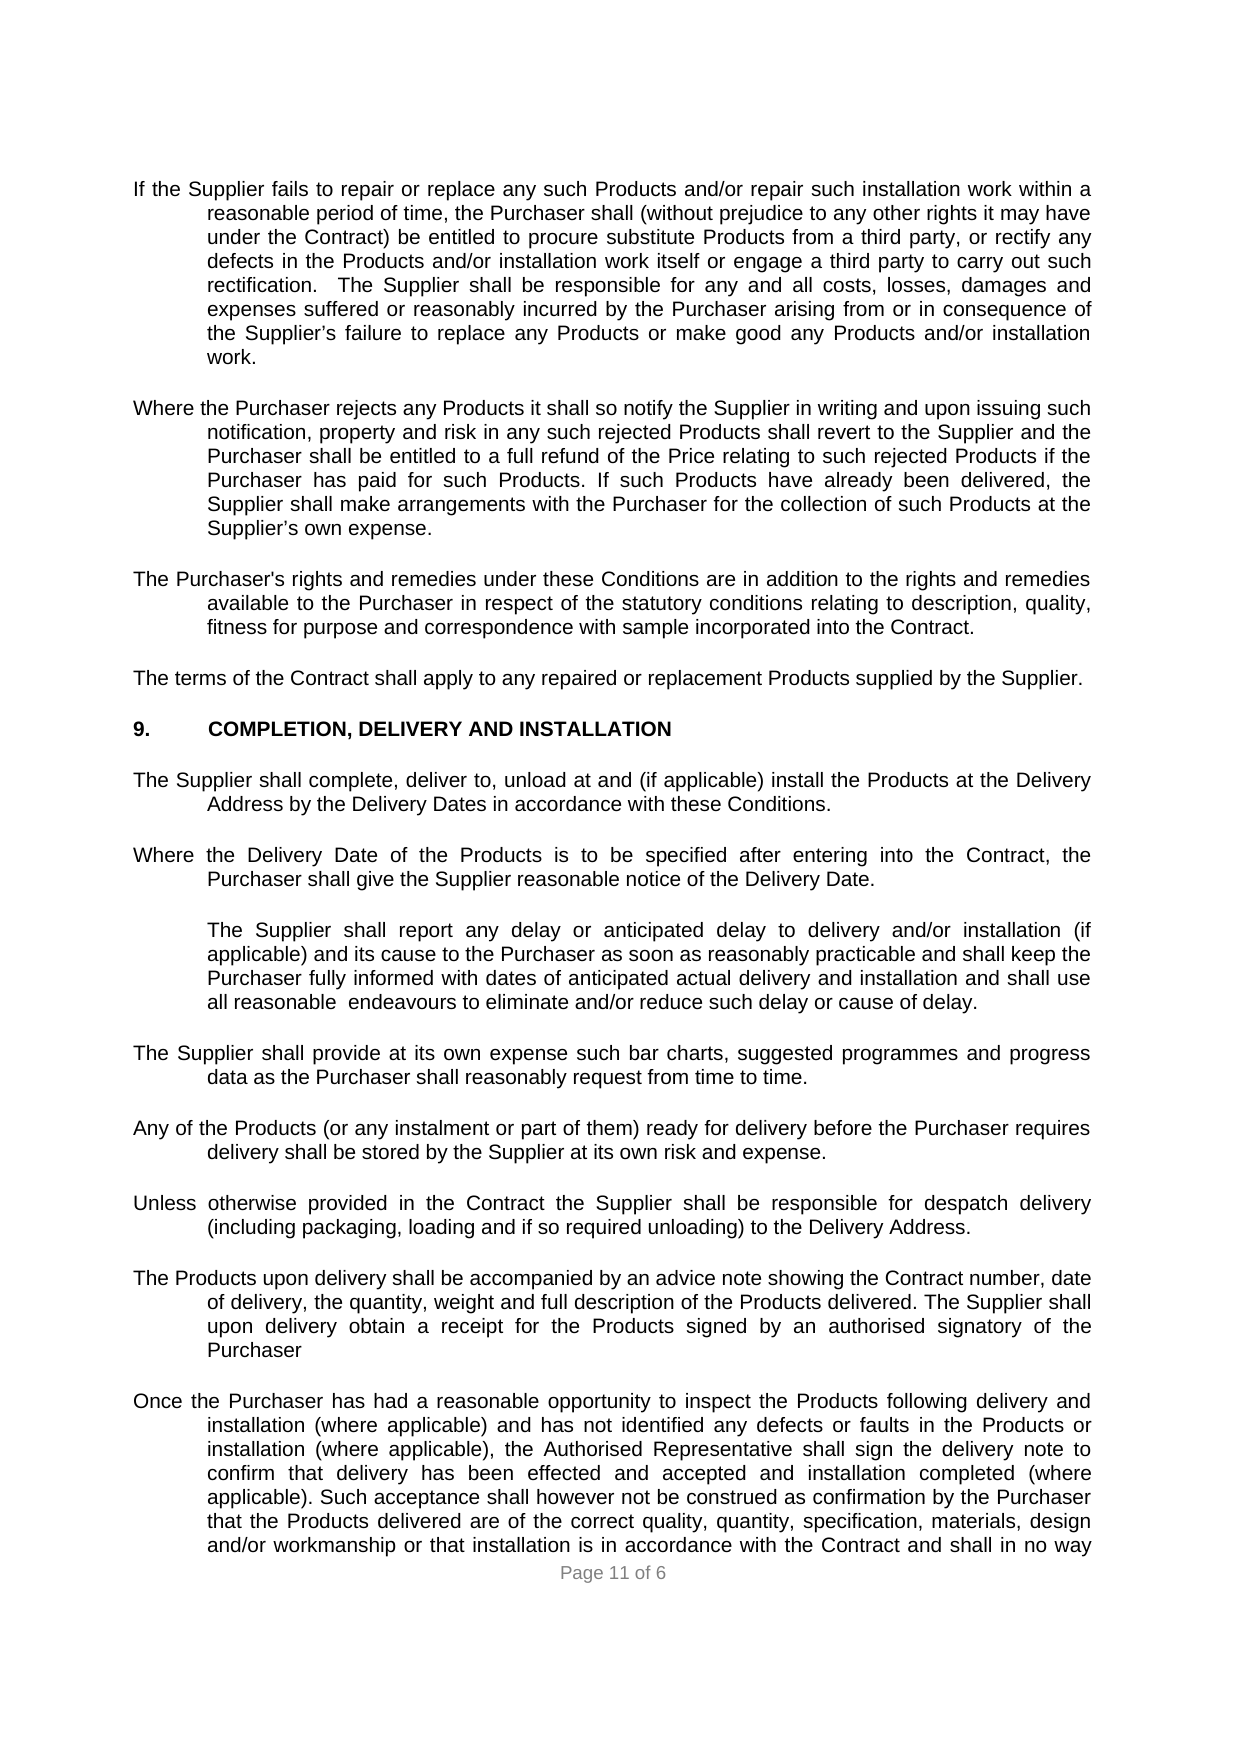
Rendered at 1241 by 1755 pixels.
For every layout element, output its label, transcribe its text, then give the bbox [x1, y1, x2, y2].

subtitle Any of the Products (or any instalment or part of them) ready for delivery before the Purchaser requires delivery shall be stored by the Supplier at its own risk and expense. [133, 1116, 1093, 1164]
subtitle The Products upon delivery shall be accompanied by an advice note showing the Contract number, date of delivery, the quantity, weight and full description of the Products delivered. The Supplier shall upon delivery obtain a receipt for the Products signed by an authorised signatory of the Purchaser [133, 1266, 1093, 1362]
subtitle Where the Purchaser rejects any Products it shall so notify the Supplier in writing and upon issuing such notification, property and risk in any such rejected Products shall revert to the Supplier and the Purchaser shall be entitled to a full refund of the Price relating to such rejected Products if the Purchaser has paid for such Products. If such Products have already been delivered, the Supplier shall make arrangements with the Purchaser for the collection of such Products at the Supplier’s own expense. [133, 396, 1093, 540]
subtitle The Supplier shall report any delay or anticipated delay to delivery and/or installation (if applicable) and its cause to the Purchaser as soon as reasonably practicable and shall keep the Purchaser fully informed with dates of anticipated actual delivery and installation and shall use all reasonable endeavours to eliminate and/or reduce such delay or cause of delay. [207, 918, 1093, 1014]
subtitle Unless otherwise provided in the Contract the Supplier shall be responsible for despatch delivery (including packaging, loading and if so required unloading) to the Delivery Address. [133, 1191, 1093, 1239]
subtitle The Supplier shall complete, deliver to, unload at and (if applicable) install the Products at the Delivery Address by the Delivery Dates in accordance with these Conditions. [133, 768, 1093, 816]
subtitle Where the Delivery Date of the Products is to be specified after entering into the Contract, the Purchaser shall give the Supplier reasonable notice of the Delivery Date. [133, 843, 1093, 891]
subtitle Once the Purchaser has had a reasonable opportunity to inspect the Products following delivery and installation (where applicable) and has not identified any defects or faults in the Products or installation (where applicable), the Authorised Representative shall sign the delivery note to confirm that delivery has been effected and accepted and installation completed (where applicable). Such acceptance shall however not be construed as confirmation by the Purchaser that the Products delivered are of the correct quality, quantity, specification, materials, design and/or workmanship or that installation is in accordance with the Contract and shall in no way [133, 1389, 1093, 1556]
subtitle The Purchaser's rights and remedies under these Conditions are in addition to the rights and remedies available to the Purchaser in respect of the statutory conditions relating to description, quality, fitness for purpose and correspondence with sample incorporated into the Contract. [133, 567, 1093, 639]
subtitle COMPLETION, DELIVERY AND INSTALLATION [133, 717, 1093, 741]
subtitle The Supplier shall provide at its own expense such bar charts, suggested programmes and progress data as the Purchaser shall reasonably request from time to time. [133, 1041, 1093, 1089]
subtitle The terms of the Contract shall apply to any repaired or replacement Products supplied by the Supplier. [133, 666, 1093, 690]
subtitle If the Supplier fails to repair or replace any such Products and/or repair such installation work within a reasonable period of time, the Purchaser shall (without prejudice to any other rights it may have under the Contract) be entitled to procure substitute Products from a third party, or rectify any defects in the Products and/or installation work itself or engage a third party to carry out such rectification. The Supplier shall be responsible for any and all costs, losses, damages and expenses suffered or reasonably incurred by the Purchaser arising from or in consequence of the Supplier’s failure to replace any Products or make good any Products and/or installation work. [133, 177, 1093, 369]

★ ★ ★

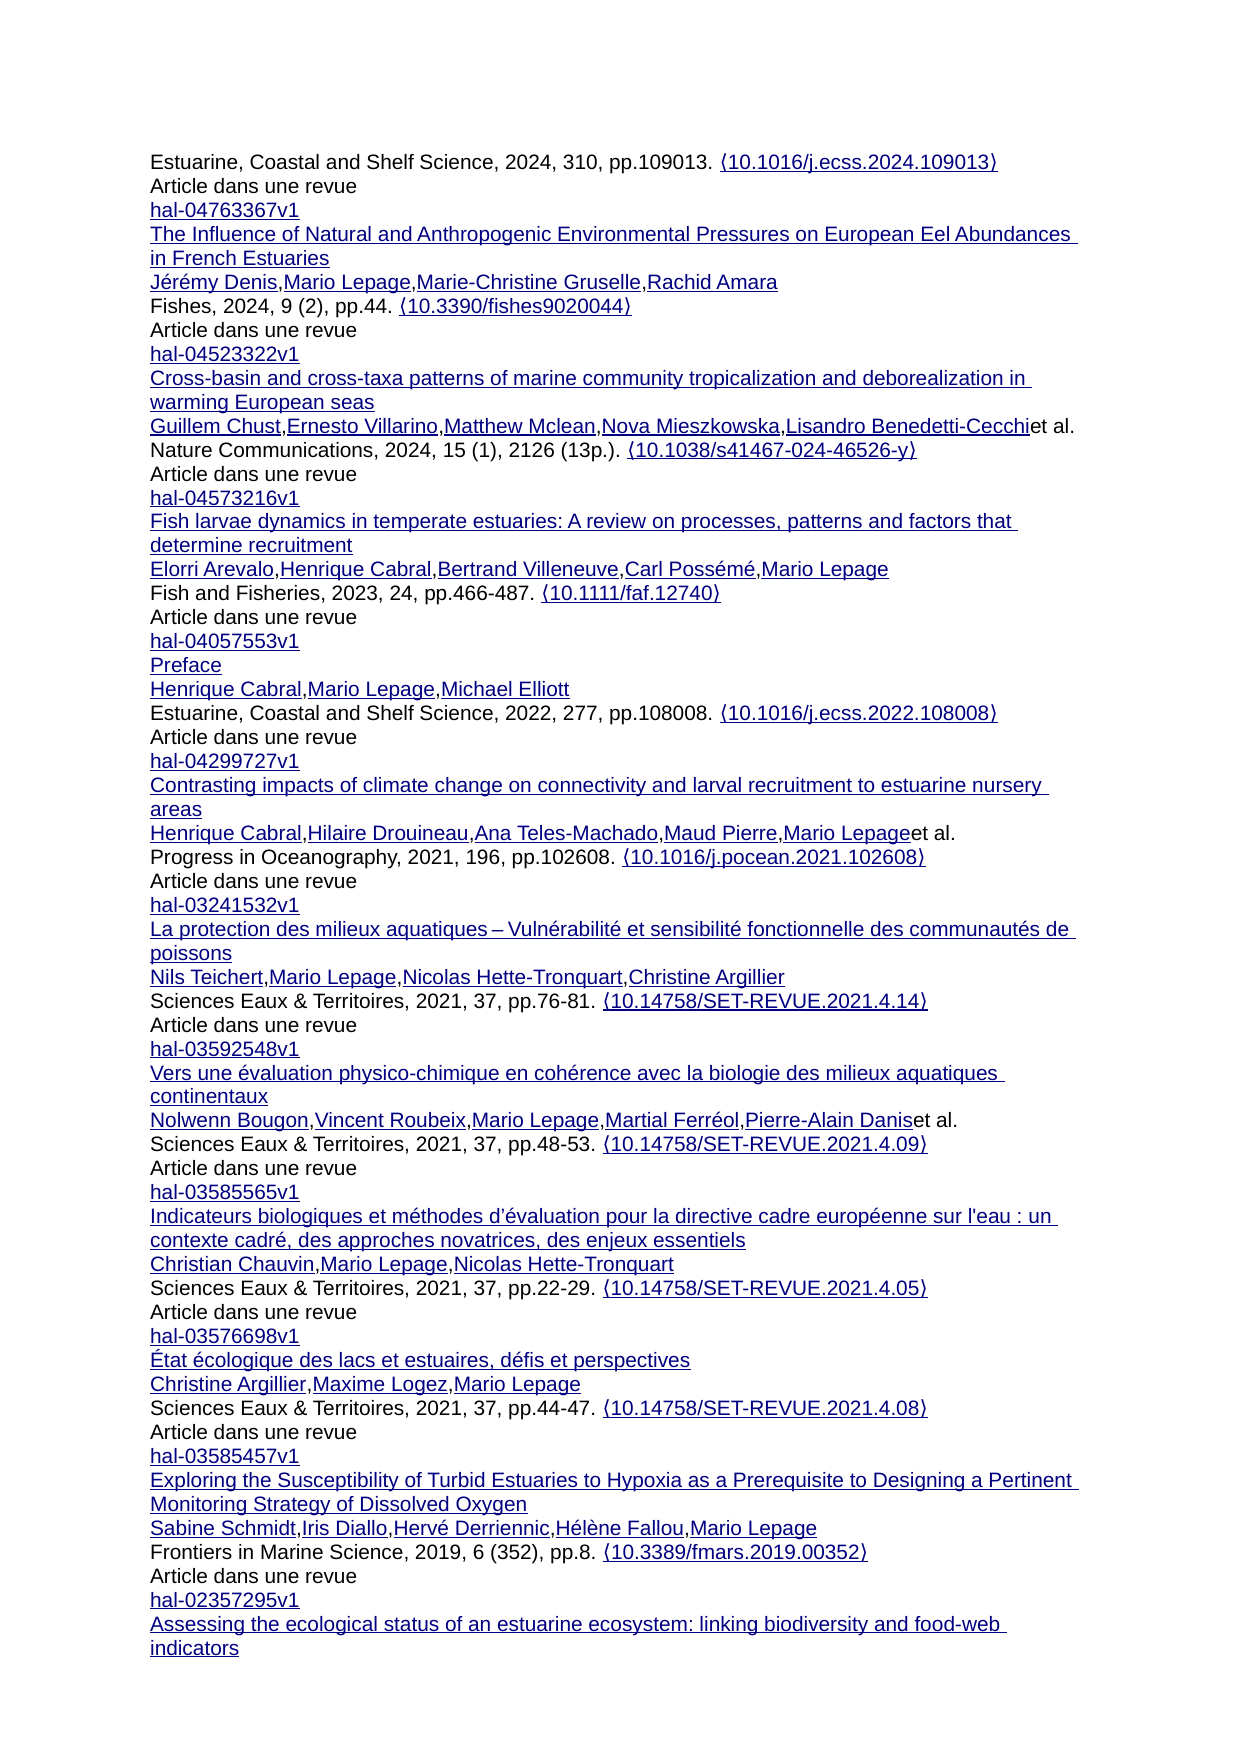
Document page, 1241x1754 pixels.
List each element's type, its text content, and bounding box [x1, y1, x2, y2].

★ ★ ★

Edit the material from the line with "Document page, 1241x1754 pixels." to the line with "List each element's" by changing "text content" to "transcribed text", and give only those lines with nothing else altered.

→ Task output
Document page, 1241x1754 pixels.
List each element's type, its transcribed text, and bounding box [x1, y1, x2, y2].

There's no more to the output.